- _Required work_
In the records below, count each line where the word "TRIANGLE" appears, and reply with that number only.

── Material shown

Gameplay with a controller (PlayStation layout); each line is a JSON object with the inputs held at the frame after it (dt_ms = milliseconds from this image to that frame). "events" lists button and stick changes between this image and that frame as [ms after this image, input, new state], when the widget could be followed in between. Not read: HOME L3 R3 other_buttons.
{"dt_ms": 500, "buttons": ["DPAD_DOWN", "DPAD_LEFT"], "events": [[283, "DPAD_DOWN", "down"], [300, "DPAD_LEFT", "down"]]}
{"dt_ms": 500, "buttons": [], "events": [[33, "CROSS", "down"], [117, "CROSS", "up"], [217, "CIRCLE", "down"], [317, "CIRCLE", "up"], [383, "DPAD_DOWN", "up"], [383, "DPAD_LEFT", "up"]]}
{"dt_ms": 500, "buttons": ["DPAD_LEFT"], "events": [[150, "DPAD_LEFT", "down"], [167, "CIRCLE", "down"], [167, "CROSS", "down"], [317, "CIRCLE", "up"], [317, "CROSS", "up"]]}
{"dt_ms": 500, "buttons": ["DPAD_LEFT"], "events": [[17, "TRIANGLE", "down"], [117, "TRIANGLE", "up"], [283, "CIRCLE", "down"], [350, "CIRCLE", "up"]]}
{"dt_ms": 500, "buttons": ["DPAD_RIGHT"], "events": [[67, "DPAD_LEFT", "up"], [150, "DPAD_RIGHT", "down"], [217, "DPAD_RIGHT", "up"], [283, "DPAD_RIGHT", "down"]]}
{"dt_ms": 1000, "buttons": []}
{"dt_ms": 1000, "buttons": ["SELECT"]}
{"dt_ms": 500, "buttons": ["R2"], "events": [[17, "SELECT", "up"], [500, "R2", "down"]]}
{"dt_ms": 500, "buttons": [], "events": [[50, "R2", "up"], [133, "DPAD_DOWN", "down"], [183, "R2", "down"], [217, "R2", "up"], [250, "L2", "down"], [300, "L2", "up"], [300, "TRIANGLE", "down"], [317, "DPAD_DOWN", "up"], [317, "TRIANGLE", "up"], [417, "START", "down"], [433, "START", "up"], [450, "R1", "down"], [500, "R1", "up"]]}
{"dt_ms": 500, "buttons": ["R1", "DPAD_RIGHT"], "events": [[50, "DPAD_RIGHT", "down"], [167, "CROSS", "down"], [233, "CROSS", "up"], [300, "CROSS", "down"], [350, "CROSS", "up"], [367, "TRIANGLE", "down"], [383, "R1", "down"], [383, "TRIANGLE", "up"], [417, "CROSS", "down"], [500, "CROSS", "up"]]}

────

- _Finished exercise_
3